Parece urgente, portanto, perceber que, por mais paradoxal que pareça, muitas vezes é através da corporeidade que as crianças articulam suas astúcias e suas táticas para livrarem-se da submissão a que estão expostas pelo poder disciplinar no ambiente escolar. Aos mapas fixados e determinados de ocupação e esquadrinhamento dos lugares, os sujeitos escolares respondem com a feitura de espaços inusitados e repletos de criatividade. Os movimentos das crianças do CAIC vão nos mostrando mais do que pujantes habilidades: resistência e criação ancoradas numa feitura própria dos lugares predeterminados. Transformando os lugares em espaços praticados, vão percorrendo, marcando e transformando os mapas escolares; inscrevendo, através da sua corporeidade, uma história que, embora possua um contexto sociocultural comum, possui igualmente a singularidade dos sujeitos e das redes criadas pelas relações que estabelecem.
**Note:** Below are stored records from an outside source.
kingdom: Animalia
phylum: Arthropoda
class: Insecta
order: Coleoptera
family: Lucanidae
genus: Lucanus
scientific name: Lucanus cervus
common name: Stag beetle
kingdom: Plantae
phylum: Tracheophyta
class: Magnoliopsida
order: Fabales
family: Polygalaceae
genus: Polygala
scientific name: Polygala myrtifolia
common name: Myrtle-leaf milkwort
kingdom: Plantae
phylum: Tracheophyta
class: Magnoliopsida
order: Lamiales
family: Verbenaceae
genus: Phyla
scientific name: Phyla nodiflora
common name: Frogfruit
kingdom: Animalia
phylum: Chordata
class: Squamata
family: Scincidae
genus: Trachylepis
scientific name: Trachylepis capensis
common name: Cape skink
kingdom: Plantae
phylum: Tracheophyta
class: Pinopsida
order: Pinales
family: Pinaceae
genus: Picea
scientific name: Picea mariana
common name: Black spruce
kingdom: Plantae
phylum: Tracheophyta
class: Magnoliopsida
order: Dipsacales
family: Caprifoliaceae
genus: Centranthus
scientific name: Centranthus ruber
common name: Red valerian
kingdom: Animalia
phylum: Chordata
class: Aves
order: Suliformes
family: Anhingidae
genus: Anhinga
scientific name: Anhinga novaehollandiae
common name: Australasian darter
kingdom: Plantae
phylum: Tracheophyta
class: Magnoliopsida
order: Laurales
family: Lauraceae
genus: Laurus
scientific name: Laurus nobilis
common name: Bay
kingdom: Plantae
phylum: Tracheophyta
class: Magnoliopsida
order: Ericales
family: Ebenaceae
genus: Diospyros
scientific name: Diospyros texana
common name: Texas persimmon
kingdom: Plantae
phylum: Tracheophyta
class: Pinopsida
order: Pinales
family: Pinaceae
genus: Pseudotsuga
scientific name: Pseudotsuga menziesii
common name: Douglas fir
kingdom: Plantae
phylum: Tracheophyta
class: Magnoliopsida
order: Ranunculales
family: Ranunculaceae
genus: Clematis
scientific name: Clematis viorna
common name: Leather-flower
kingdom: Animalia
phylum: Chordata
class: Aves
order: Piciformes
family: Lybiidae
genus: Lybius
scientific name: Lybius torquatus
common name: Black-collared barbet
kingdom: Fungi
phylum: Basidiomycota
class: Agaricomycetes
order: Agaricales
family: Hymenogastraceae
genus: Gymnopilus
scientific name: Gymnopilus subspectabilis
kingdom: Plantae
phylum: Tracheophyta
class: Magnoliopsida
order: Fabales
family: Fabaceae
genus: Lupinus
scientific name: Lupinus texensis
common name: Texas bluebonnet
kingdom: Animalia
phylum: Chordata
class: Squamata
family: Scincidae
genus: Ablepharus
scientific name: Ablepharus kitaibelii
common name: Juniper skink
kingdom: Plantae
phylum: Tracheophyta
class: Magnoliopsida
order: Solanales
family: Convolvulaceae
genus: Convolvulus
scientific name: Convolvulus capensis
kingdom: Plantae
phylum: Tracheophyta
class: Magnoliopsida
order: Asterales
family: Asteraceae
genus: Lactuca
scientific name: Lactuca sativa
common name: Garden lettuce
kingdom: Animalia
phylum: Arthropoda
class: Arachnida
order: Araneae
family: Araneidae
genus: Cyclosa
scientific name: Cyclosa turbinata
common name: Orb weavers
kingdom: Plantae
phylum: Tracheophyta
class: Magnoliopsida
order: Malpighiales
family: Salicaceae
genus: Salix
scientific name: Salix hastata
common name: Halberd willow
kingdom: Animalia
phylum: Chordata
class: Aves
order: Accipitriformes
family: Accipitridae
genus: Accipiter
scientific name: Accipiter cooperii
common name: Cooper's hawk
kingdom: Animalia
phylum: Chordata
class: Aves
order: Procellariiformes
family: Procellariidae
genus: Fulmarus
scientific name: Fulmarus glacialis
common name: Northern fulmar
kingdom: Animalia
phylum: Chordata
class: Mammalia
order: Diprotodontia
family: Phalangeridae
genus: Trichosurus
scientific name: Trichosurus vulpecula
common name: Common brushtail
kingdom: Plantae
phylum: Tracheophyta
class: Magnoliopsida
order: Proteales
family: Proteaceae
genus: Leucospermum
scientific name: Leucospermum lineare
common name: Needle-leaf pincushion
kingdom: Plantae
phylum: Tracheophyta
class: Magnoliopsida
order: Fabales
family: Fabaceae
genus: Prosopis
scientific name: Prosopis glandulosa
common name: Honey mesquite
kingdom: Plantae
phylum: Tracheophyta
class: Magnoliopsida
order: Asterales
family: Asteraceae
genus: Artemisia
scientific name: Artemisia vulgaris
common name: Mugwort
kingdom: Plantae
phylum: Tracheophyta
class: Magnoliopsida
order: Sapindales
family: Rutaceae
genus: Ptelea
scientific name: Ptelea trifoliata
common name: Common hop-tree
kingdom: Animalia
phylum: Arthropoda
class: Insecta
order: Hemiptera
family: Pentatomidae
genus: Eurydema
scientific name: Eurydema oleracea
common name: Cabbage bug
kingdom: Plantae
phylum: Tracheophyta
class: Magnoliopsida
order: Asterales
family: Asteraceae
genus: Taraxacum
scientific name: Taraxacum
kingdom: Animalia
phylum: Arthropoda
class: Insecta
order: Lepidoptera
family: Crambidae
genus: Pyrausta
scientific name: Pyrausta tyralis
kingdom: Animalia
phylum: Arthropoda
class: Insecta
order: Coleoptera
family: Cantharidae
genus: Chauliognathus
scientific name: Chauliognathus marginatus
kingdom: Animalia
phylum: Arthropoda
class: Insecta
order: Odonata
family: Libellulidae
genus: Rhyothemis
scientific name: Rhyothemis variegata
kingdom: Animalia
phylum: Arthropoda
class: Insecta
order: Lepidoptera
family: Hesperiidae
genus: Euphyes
É ainda Morin (1975:82) quem nos ajuda a compreender a função das transgressões e rebeldias juvenis, a partir de um núcleo cultural comum, como fontes de criação das variações e das novidades. Desde os hominídeos, a reprodução cultural se beneficiou das transgressões infanto-juvenis para operarem diversificações progressivas e regressivas na cultura. A alta complexidade do humano se relaciona diretamente ao grande tempo de exposição ao aprendizado cultural da infância e da juventude, o que indica um importante ponto de diferenciação entre o humano e os demais animais. Assim, apesar de todo o trabalho educativo de inserção em uma determinada cultura e do aprendizado dela, é típico e saudável apresentar comportamentos transgressores e rebeldes nessa fase da vida, embora não se tenha

nunca a certeza de que esses comportamentos farão desencadear variações progressivas ou regressivas no indivíduo ou na sua sociedade.

De qualquer forma, as transgressões nos indicam a impossibilidade de controle total das ações e atitudes humanas. O cotidiano demonstra a enorme riqueza de possibilidades que podem ser exploradas pela escola, tomando a diferença não como problema, mas como fonte abundante de possibilidades. Ampliam-se, portanto, as alternativas de trabalhos potentes para o mundo escolar. Enxergar transgressões como potência de aprendizado e não apenas como problema a ser simplesmente disciplinado e reprimido pode permitir um outro trabalho com as crianças, de efetiva ampliação das possibilidades individuais e coletivas de criação, produção e socialização dos conhecimentos.

Considerando ser o sujeito formado a partir das diversas possibilidades (deriva) que lhe são disponibilizadas através das inúmeras redes tecidas entre suas potencialidades biológicas e sua inserção sociocultural, entendo ser fundamental estarmos em permanente diálogo quando nos dispomos a exercer uma função pedagógica. Exercendo-a, busca-se fazer com que esse diálogo, em sua radicalidade, ocupe lugar central em todas as esferas da prática pedagógica e impulsione o reconhecimento da incontestável irredutibilidade do outro.

Ao revisitar o cotidiano escolar durante a pesquisa de campo, pude dialogar com os professores sobre esse assunto. Foi particularmente interessante perceber como a corporeidade nesse cotidiano está envolvida num jogo de visibilidade e invisibilidade, evidenciando as dificuldades que a escola enfrenta para compreender as resistências que as crianças apresentam ao poder exercido sobre elas, muitas vezes sem disso se dar conta. O reflexo mais nefasto desse esquema parece ser o jogo de culpabilização que os sujeitos escolares vivenciam frente à ‘babelização’ que parece reinar entre professores e alunos, cuja mais visível conseqüência é o aparecimento, o aumento e a ‘fabricação’ de determinadas doenças, tanto de professores quanto de alunos.